In the case of my colleague, he said it was his upbringing but what other reasons are there why people don’t say sorry?
Let’s get a few things clear…. I’m talking about when you are aware you messed up, its that voice inside your head that tells you or its the feeling you get in your stomach.
I’m not talking here about saying sorry & accepting responsibility for something that was not your handy work, such as covering for another colleague’s mistake.
I’m talking here about an error of judgement, misunderstanding, getting your wires cross or simply being an a**h*** which then results in your boss/colleague/team member getting upset …
Which then got me thinking….. How many times have you missed opportunities because you didn’t say sorry?
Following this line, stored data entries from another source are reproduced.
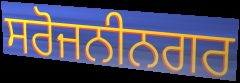
ਸਰੋਜਨੀਨਗਰ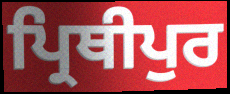
ਪ੍ਰਿਥੀਪੁਰ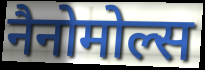
नैनोमोल्स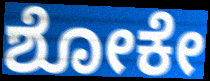
ಶೋಕೇ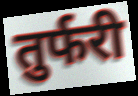
तुर्फरी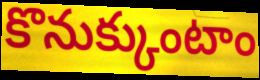
కొనుక్కుంటాం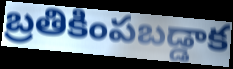
బ్రతికింపబడ్డాక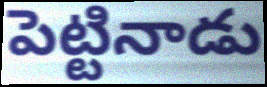
పెట్టినాడు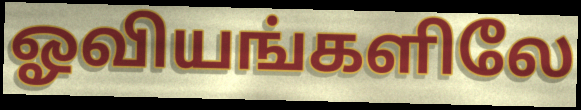
ஓவியங்களிலே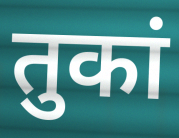
तुकांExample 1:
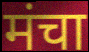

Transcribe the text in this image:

मंचा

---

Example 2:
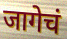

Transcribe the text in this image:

जागेचं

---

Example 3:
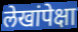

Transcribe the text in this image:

लेखांपेक्षा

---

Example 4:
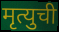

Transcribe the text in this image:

मृत्युची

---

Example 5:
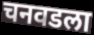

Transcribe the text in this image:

चनवडला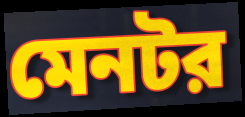
মেনটরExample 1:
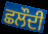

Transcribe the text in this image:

ਛਲੌਦੀ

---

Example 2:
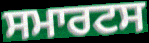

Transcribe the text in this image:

ਸਮਾਰਟਸ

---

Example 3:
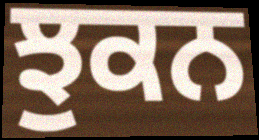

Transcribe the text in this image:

ਝੁਕਨ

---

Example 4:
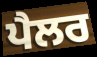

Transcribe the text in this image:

ਪੈਲਰ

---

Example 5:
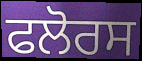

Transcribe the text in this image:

ਫਲੋਰਸ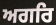
ਅਗਰਿ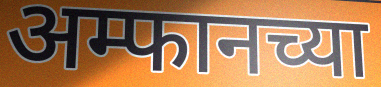
अम्फानच्या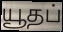
யூதப்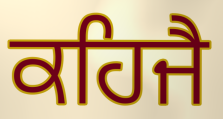
ਕਹਿਜੈ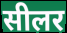
सीलर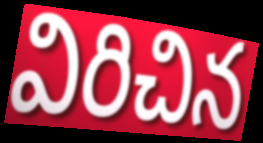
విరిచినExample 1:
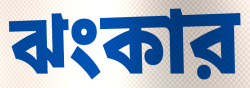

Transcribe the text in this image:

ঝংকার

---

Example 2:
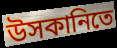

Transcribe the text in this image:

উসকানিতে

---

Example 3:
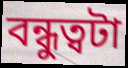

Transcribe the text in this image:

বন্ধুত্বটা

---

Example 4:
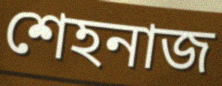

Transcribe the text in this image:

শেহনাজ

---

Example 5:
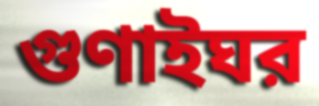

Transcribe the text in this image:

গুণাইঘর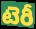
టెరీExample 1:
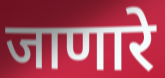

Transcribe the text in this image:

जाणारे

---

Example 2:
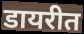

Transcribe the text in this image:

डायरीत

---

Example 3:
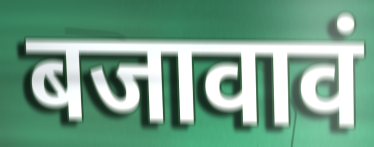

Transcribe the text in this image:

बजावावं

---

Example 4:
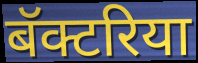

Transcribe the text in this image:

बॅक्टरिया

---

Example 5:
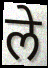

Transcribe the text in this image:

लेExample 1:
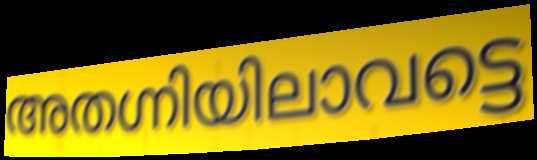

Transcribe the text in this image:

അതഗ്നിയിലാവട്ടെ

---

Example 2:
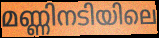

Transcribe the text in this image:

മണ്ണിനടിയിലെ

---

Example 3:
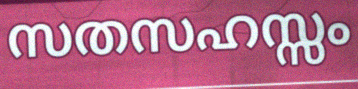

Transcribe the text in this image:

സതസഹസ്സം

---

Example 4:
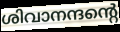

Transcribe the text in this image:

ശിവാനന്ദന്റെ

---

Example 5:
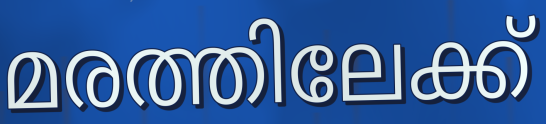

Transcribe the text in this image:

How many job promotions have you been passed over for because you tried to cover up rather than own a situation and say sorry?
Was there ever a time in your work life where had you have been honest and shown you are vulnerable & occasionally prone to making mistakes it could have made work life better?
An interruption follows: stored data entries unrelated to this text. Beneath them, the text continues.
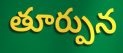
తూర్పునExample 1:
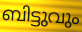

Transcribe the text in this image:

ബിട്ടുവും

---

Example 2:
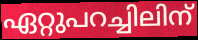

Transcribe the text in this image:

ഏറ്റുപറച്ചിലിന്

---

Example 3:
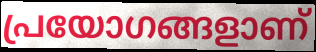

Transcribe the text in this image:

പ്രയോഗങ്ങളാണ്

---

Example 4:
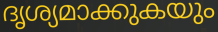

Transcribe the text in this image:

ദൃശ്യമാക്കുകയും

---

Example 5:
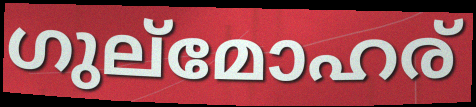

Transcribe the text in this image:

ഗുല്മോഹര്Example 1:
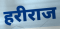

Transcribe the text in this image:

हरीराज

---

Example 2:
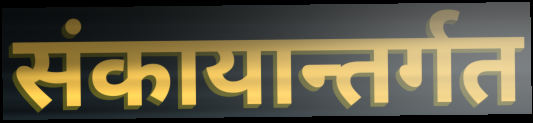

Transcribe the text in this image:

संकायान्तर्गत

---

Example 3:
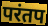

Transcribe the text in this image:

परंतप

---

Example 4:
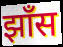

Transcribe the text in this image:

झाँस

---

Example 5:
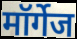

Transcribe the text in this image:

मॉर्गेज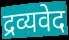
द्रव्यवेद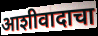
आशीवादाचा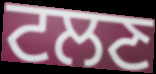
ਟਲਣ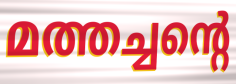
മത്തച്ചന്റെ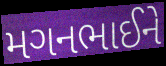
મગનભાઈને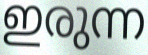
ഇരുന്നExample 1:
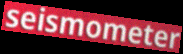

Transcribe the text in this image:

seismometer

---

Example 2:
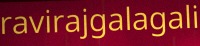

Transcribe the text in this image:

ravirajgalagali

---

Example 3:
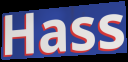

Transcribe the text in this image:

Hass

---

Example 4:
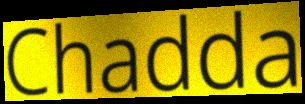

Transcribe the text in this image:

Chadda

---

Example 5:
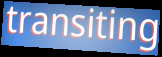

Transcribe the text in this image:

transiting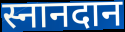
स्नानदानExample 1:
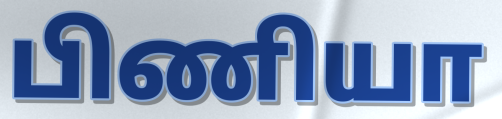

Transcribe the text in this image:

3 Benefits to saying sorry and how that will help you earn more money
- Shows you are human and vulnerable like the rest of us.
- Shows you have strength of character by taking responsibility & owning it – Even great leaders make mistake.
- It creates a space to have open, honest communication which results in working towards a solution. Removing animosity.
How to say sorry?
Here’s an example you can use the next time you make a mistake
First – at the earliest opportunity go to your boss/team/client and explain what happened.
Be clear and concise
If you are going to own it – Own it. Admit the error. Don’t blame your mother, the cat or the next door neighbour.
Show remorse – It will endear you to the person whom you are apologising to.
Offer solutions on how you will help fix or improve the situation. This may involve giving the person space to digest what has happened.
Avoid the fake sorry
This is when you pretend to say sorry to manipulate a person or situation – 8 out of 10 the person picks this up and you loose favour as a result. Trust me
Laughing whilst saying sorry – may sound obvious however smiling whilst saying sorry is a no no
If you are owning it then don’t blame others. Stick to the role you played in the situation and express with heart what went wrong
The fact is we are human that means we are going to make mistakes but it’s how we react after the mistake that either helps us rise and become better or makes us loose credibility.
When was the last time you avoided saying sorry?
How did you feel when someone messed you around and refused to say sorry?
Have you avoided saying sorry & why?